Avoiding the Toyota Crash

The debacle of Toyota continues to play out in the media. Today, the embattled car manufacturer once touted as the most successful in the world, is the subject of U.S. government safety investigations and numerous court cases. Toyota owners are suing over the loss of value of their vehicles and families are suing over the tragic loss of at last count 34 lives, involved in crashes attributed to unexplained acceleration problems. You don’t need a crystal ball to predict Toyota stands to lose billions of dollars, or that the global impact on the manufacturer will continue for years to come.

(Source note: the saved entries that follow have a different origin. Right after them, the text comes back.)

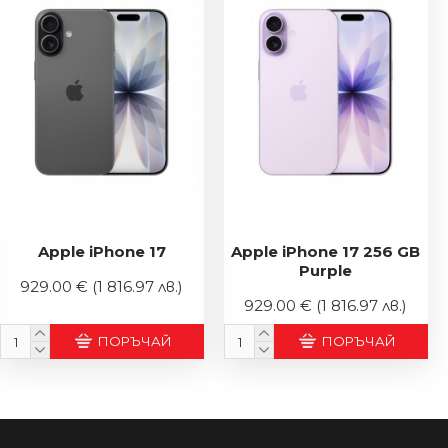
Apple iPhone 17
Apple iPhone 17 256 GB
Purple
929.00 €
(1 816.97 лв.)
929.00 €
(1 816.97 лв.)
ПОРЪЧАЙ
ПОРЪЧАЙ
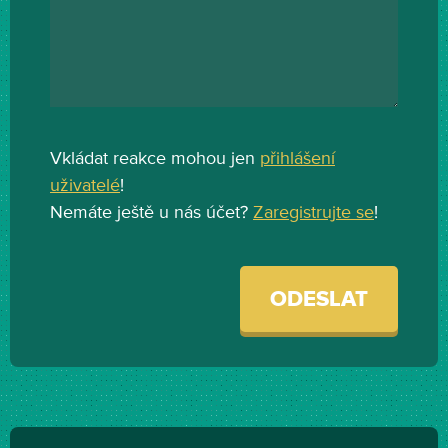
Vkládat reakce mohou jen
přihlášení
uživatelé
!
Nemáte ještě u nás účet?
Zaregistrujte se
!
ODESLAT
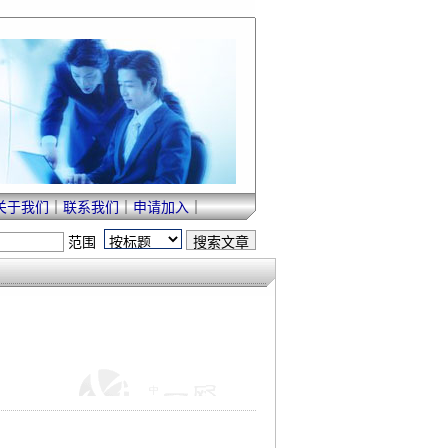
关于我们
｜
联系我们
｜
申请加入
｜
范围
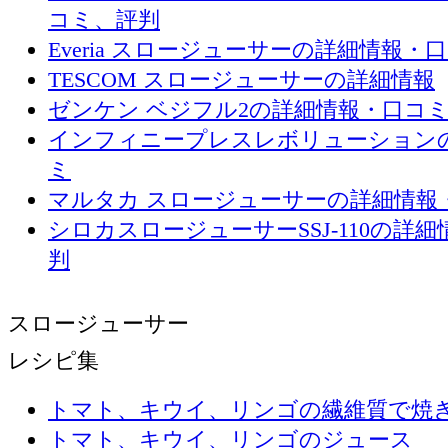
コミ、評判
Everia スロージューサーの詳細情報・
TESCOM スロージューサーの詳細情報
ゼンケン ベジフル2の詳細情報・口コ
インフィニープレスレボリューション
ミ
マルタカ スロージューサーの詳細情報
シロカスロージューサーSSJ-110の詳
判
スロージューサー
レシピ集
トマト、キウイ、リンゴの繊維質で焼
トマト、キウイ、リンゴのジュース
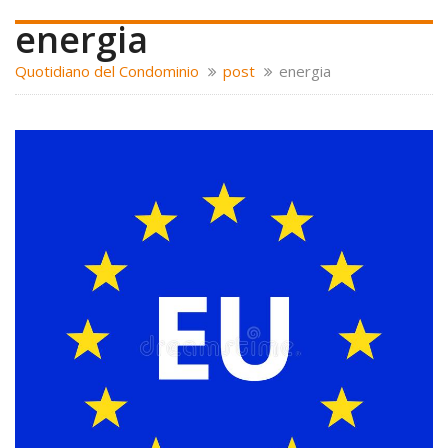
energia
Quotidiano del Condominio
post
energia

How could this have happened to the car manufacturer? Didn’t they develop their own “lean” manufacturing and production process which has been adopted by other corporate giants trying to emulate Toyota’s success? Didn’t Toyota have a book written about their corporate climb to success called The Toyota Way, which details the 14 management principles that drove them to the top of the heap of automobile manufacturers? 

Despite developing corporate principles covering philosophy, people, process, and problems, Toyota fostered a culture that prevented reporting of the acceleration malfunctions. Toyota’s fall from grace can’t be attributed to just one thing. Instead it should be viewed as a series of events including:

  • poor supplier control,
  • lack of leadership,
  • employing too many “yes” people,
  • failing to see an automobile as the sum of its parts,
  • human resources problems,
  • procrastination, etc.

Intervention at a variety of individual points in the chain of events could have prevented this corporate train wreck. Unfortunately, in the words of an old Japanese saying, “The nail that stands out was not encouraged to be different, but instead it was pounded down to conform.”